START DATASET RECORDS

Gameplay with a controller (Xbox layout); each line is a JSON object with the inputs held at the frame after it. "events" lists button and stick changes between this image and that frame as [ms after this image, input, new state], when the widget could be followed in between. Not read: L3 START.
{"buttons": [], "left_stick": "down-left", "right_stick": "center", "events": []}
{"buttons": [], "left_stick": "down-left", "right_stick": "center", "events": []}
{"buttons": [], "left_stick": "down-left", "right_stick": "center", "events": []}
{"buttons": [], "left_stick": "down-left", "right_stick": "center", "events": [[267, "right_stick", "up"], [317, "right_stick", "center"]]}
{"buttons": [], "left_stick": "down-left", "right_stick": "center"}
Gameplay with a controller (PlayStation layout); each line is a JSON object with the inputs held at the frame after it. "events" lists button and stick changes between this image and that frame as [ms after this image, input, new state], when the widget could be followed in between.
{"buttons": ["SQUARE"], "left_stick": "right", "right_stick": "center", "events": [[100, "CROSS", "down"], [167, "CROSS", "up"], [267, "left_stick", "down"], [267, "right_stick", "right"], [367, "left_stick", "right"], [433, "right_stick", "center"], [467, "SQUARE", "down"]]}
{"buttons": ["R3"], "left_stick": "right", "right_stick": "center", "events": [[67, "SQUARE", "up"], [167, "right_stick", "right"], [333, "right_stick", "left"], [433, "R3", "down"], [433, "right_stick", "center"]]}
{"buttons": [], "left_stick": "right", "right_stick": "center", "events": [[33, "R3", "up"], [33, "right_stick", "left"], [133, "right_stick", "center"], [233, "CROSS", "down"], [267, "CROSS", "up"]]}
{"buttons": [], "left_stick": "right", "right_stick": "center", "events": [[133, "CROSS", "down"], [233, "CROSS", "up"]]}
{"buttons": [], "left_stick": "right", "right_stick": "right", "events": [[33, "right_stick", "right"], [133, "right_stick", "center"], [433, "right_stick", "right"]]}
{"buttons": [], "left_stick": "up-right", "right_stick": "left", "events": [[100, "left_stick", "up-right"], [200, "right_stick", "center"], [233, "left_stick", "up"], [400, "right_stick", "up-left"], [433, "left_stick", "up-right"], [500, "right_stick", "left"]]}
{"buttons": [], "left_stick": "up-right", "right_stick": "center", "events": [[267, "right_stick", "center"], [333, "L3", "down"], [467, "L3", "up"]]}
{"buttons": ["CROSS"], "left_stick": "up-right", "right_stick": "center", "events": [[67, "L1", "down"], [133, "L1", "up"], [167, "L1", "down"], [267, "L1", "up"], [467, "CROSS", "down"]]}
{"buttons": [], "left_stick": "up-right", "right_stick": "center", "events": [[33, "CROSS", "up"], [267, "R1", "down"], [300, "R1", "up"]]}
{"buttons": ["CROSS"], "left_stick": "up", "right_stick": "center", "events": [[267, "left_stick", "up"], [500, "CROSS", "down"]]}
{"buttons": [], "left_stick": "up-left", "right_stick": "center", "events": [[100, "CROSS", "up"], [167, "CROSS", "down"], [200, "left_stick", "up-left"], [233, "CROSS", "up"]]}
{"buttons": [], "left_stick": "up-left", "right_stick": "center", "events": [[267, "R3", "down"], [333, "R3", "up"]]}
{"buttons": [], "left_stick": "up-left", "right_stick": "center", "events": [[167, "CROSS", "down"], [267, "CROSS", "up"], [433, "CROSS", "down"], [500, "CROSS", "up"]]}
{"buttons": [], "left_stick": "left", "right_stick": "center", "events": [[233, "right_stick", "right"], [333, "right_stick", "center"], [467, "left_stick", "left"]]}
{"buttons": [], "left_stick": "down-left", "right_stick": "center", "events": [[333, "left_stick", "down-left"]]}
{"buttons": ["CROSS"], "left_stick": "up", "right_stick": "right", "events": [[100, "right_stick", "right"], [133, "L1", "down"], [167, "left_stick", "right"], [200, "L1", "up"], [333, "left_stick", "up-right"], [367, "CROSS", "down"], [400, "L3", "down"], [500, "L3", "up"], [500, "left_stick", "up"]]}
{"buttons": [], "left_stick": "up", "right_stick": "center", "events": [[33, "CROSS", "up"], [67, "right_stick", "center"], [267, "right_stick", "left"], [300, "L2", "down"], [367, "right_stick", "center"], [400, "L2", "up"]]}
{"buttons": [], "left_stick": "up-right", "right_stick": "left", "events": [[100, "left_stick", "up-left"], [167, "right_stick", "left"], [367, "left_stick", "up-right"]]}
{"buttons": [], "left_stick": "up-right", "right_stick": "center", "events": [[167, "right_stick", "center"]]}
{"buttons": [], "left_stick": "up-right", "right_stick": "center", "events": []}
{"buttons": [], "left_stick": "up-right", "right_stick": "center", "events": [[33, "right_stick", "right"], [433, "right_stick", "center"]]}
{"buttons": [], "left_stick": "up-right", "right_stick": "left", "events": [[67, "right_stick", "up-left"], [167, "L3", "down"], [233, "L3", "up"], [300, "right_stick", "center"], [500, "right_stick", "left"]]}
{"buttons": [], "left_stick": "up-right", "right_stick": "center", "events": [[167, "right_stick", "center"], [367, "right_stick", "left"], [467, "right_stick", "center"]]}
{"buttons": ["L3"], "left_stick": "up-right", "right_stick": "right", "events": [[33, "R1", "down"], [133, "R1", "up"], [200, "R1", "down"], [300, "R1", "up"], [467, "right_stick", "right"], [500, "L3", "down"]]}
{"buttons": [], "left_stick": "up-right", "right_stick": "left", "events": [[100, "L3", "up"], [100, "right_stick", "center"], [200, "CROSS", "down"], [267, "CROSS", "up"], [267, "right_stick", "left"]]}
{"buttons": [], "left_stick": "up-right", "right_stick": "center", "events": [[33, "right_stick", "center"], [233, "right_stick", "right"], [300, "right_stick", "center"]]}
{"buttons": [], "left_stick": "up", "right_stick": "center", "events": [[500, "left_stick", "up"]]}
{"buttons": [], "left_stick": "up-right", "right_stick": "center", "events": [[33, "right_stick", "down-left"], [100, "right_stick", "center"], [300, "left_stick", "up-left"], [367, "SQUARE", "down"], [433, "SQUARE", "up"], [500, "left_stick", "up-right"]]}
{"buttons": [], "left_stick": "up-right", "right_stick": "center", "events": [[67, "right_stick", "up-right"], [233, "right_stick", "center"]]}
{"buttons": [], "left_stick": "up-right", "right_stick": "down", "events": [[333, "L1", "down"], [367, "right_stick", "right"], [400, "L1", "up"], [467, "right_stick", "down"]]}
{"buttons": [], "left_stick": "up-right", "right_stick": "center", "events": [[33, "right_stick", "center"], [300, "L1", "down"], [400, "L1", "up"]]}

END DATASET RECORDS

■ WHAT IS BEING ASKED
Find the string "image" in the records, then copy each line where it occurs.

■ REPLY TO THE TASK
Gameplay with a controller (Xbox layout); each line is a JSON object with the inputs held at the frame after it. "events" lists button and stick changes between this image and that frame as [ms after this image, input, new state], when the widget could be followed in between. Not read: L3 START.
Gameplay with a controller (PlayStation layout); each line is a JSON object with the inputs held at the frame after it. "events" lists button and stick changes between this image and that frame as [ms after this image, input, new state], when the widget could be followed in between.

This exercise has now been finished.